**JOB A:**
Answer these questions about the forum post on non-commuting operators in Maple, one per line:
(i) What year does the code apparently date from?
(ii) Which Maple version is the poster currently using?
(iii) What does the code need an army of in order to work?

**DOCUMENT SECTION:**
I've tracked down this code: http://www.yorku.ca/marko/ComPhys/NoncomProduct/NoncomProduct.html . However, I suspect it's ancient. It dates, apparently, from 2005. It requires an army of definemore's to work, and requires this code:

Ut:=subs((A+B)^2=(A+B)&*(A+B),(A+B)^3=(A+B)&*(A+B)&*(A+B),(A+B)^4=(A+B)&*(A+B)&*(A+B)&*(A+B),Ut);

to get the non-commuting operators to evaluate properly. clearly, this gets worse as you go to higher order. I'm quite convinced there should be something that works to arbitrary order, though perhaps not for the maple versions this code was writen for.

So, the question: I'm currently using maple 13. Is there a better way to do this in maple 13, or in the latest versions of maple? This might be a good reason to invest in a newer version.

thanks..

**RECORDS PROVIDED:**
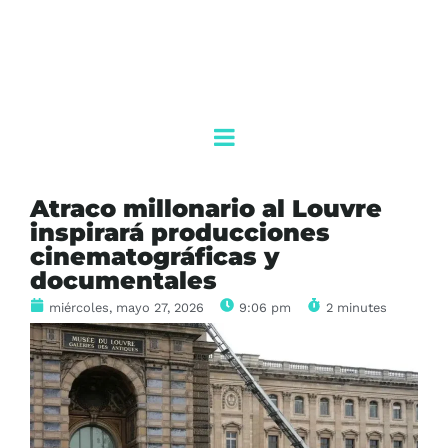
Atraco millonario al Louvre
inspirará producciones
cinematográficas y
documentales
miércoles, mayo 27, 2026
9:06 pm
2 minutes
* * *
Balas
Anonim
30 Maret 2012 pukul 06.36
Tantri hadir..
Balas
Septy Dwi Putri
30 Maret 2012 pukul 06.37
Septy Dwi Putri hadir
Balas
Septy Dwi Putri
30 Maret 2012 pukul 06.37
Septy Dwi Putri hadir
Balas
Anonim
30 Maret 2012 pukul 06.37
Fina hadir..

**JOB B:** Please list every line of the listing that contains the word "hadir".

**YOUR SOLUTION A:**
(i) 2005
(ii) Maple 13
(iii) definemore's

**YOUR SOLUTION B:**
Tantri hadir..
Septy Dwi Putri hadir
Septy Dwi Putri hadir
Fina hadir..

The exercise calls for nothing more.